Für die Bundeswehr wird der *Tiger* noch viele Jahre das Kernstück der Heeresfliegertruppe bilden. Oberst Ulrich Ott hob die besonders hervorragenden Flugeigenschaften hervor: *Er ist einfach klasse zu fliegen* so die Worte zur Feierstunde am 25.Juli 2018 in Donauwörth bei *Airbus Helicopters Deutschland* bei Abnahme des 68 Unterstützungshubschrauber (UH) des Typs *Tiger*. Angesicht der Fehler und Pannen und zeitlichen Verzögerung im Rückblick auf nun 13 Jahre Flugbetrieb ein klares, einfaches und verständliches Statement.

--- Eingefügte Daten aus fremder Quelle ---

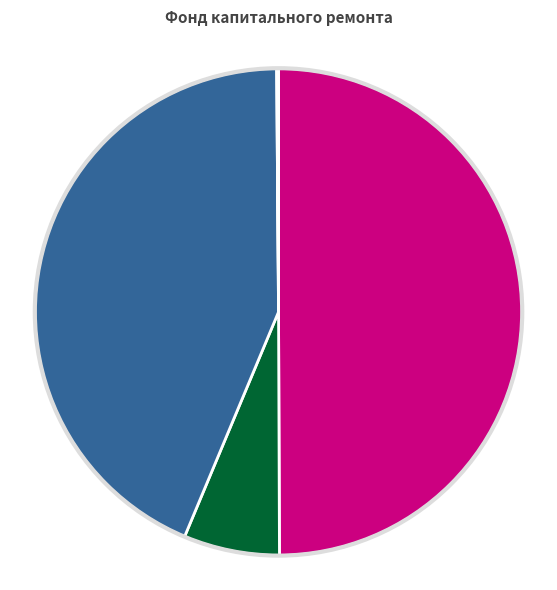

To the nearest percent, what is the average slice percentage?

20%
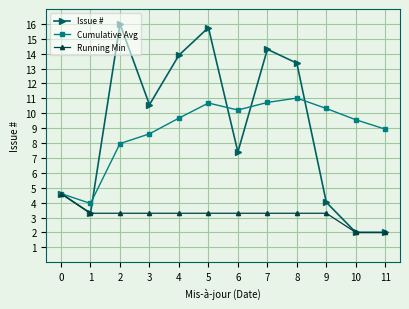

How many lines are shown in the chart?

3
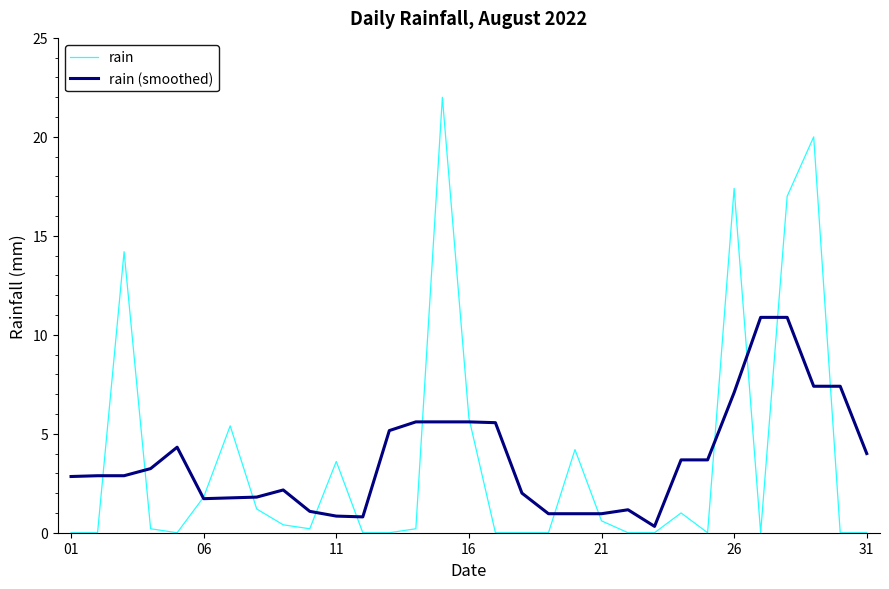

Which series has the widest spread of values?

rain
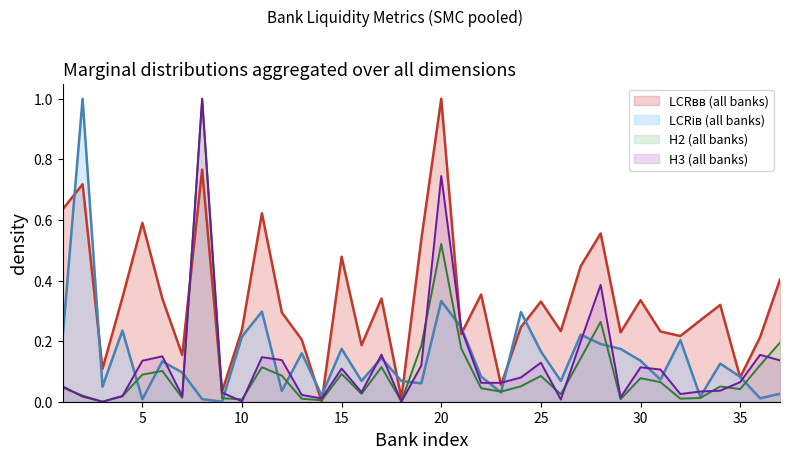

What is the greatest value displayed?

1.0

Technische Daten: Zwei-Mann-Besatzung Pilot und Bordschütze, Antriebsart: Zwei Wellentriebwerke von MTR/MTU/Turbomeca/Roll-Royce mit jeweils 986 KW bei 280 km/h Reisegeschwindigkeit und einer Dienstgipfelhöhe von knapp 4.000 Meter. Reichweite 800 km bei ca. drei Stunden Einsatzdauer, Leergewicht 3.300 kg und maximalle Startmasse sechs Tonnen. 13 Meter Hauptrotordurchmesser, Länge 15,80 m, Höhe 3,83 m ohne Aufbau Mastvisier. Die Rotorblätter können schnell zur Seite geklappt oder gänzlich demontiert werden. Der Transport des *Tiger* im Militärtransporter *Airbus A400M* ist möglich.